Hello!  About 3 years ago I bought my house and in the formal living room (what really was the den back then) there's a gas fireplace.  Other than knowing that it's a Forester, I know absolutely nothing else about it.  There was no operating manual for it or any other literature.  When the inspector did his rounds in the house, he did have the fireplace operational, but it hasn't been fired up since then because, to be honest, I couldn't figure out how to start the darn thing.  This past weekend while getting my furnace checked out I asked the repairman if he could have a look at it  Long story short, we discovered that if I turned on the one light switch on the wall, that made the wall outlet where the fireplace is plugged into go live - it's an odd situation...two of the five outlets will only work if this light switch is turned on.  After solving that riddle, we couldn't get the fan to work.  I have since taken care of that because the blades were just caked with dust, dust bunnies, etc.  As far as I can tell there's no other issues with it other than me figuring out what steps I need to take to light the fireplace and get it going.  I've attached a couple of pictures for reference.  If anyone can help me out here and / or point me in the direction to where I can find information on this fireplace that'd be much appreciated.  Thanks!


----------



## begreen (Nov 6, 2019)

I could be off the mark here, but that sure looks like a Forester Woodstove. Did someone put gas logs in it?


----------



## redmumba (Nov 7, 2019)

begreen said:


> I could be off the mark here, but that sure looks like a Forester Woodstove. Did someone put gas logs in it?

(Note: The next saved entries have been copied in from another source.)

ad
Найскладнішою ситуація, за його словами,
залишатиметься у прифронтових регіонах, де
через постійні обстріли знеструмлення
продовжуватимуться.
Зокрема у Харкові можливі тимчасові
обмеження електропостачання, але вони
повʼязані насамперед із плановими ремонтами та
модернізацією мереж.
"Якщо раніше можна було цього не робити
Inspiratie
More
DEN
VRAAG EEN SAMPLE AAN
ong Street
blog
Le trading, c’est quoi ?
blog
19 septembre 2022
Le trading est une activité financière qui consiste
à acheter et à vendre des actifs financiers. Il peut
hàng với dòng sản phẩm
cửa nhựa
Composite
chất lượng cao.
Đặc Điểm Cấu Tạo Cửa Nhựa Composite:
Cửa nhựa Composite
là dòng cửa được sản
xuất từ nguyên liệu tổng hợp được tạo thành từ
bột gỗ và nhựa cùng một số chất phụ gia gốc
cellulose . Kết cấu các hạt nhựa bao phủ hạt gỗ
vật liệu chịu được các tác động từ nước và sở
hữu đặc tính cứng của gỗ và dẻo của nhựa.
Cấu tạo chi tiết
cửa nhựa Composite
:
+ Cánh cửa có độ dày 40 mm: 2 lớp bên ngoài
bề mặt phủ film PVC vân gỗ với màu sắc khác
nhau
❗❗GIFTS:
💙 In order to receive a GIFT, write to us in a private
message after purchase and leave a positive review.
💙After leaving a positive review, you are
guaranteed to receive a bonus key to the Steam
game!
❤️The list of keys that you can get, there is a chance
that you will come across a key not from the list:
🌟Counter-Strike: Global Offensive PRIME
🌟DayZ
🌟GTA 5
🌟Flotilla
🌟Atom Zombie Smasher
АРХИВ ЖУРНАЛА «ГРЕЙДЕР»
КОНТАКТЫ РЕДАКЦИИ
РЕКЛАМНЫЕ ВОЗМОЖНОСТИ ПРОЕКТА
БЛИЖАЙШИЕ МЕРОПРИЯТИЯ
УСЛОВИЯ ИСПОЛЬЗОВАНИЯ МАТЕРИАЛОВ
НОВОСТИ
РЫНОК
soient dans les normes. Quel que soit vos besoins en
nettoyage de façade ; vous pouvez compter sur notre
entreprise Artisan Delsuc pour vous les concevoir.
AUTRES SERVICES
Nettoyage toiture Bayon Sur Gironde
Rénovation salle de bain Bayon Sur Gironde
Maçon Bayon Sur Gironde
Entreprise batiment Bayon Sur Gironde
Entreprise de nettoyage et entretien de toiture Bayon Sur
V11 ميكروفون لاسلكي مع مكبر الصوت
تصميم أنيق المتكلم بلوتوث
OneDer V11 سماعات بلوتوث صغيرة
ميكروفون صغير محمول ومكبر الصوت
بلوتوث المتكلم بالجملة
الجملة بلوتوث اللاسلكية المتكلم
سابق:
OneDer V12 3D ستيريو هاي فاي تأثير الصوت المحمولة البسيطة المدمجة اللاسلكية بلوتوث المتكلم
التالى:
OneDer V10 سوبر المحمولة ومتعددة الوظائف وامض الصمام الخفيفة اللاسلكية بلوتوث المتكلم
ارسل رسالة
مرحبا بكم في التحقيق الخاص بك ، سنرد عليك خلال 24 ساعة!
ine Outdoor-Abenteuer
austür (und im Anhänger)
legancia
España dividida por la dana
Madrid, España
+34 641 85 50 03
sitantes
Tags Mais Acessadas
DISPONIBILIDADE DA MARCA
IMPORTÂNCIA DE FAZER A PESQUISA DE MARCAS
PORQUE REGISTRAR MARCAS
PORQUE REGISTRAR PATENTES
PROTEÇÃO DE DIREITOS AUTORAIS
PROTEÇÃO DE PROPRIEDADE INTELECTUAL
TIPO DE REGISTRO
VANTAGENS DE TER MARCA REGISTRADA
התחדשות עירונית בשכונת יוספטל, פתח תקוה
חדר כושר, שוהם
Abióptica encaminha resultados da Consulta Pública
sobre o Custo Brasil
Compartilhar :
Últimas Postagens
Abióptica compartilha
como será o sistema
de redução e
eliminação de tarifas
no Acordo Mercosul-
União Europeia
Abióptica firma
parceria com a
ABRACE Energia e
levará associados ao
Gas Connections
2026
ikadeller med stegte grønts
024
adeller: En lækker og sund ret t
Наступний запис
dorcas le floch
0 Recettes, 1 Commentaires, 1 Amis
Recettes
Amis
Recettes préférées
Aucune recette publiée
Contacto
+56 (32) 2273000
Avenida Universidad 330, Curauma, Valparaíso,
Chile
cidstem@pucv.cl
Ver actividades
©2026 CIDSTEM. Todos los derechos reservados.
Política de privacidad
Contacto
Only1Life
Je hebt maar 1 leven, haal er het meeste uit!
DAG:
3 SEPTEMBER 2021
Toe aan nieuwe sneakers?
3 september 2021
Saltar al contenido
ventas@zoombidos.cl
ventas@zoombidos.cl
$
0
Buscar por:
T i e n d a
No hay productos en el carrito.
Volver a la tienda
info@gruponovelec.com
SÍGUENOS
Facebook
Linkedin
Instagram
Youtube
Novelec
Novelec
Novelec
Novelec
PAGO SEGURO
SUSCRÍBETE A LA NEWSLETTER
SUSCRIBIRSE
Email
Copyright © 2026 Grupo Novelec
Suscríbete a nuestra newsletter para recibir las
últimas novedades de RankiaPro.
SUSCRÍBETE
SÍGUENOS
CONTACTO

Hi!  No, I believe this to be an actual gas fireplace.  I haven't poke around much on the inside yet, but there's stuff on the bottom that looks like simulated ashes and the logs in there are not real.  I have found another picture and description on the internet of this stuff and everything points to it being a gas fireplace / stove.


----------



## DAKSY (Nov 11, 2019)

I agree with BeGreen. All the clearances referenced on the rating plate indicate that this is a wood stove.


----------



## redmumba (Nov 13, 2019)

DAKSY said:


> I agree with BeGreen. All the clearances referenced on the rating plate indicate that this is a wood stove.



Hmm....well, I'm going to get a fireplace / stove person to come out and have a look at it so that I can get some answers / directions on this thing.  Currently the logs in the fireplace are not real.  I'll report back after it's been looked at.


----------